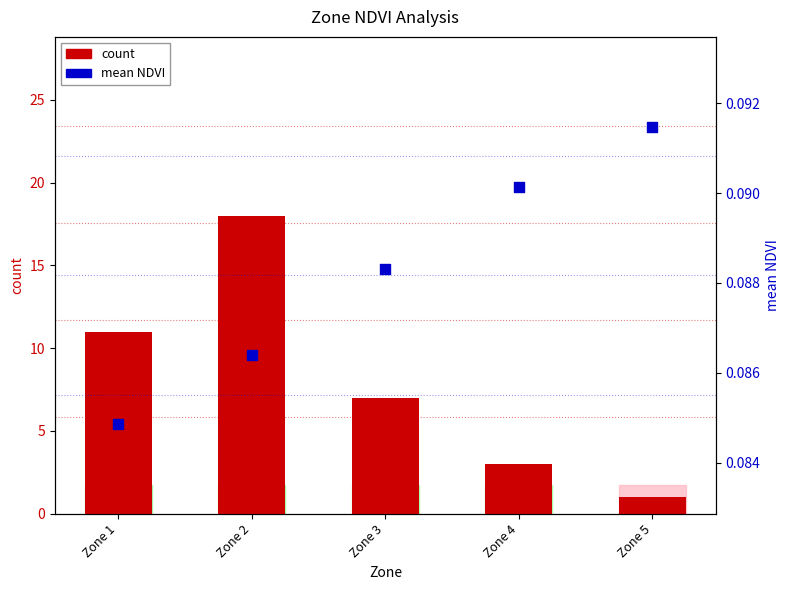

At which category is the sum across all series the highest?

Zone 2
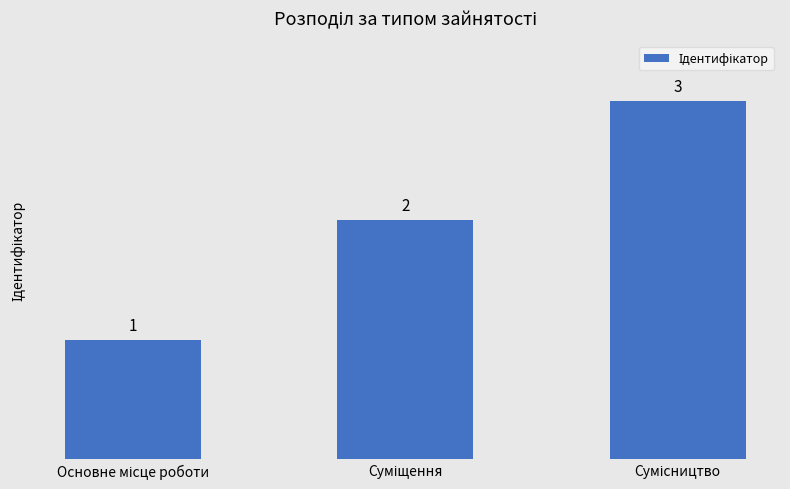

What is the value of the 2nd bar from the left?

2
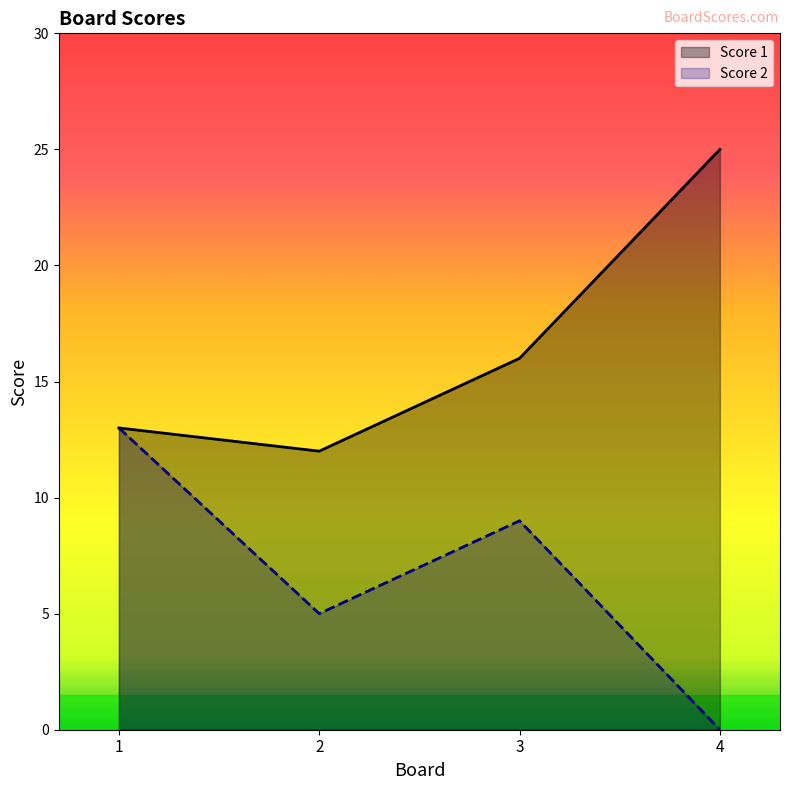

Where does the Score 1 series first go above 16?

4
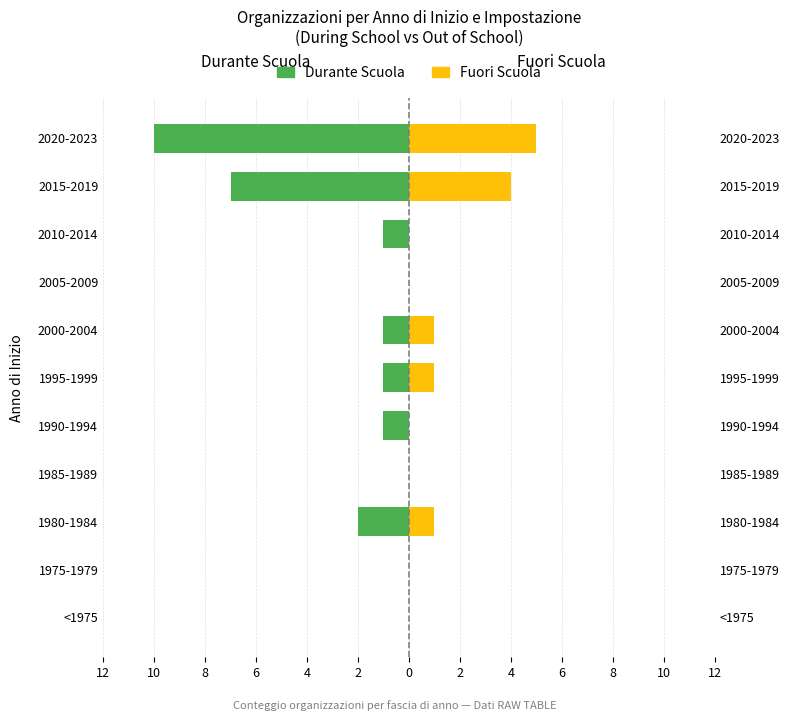

How many Durante Scuola values are between -2 and 0?

9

* [Request]:
Quote all of the material above word for word, but leave the pictures out of your answer.

* [Written response]:
At which category is the sum across all series the highest?

Zone 2

What is the value of the 2nd bar from the left?

2

Where does the Score 1 series first go above 16?

4

How many Durante Scuola values are between -2 and 0?

9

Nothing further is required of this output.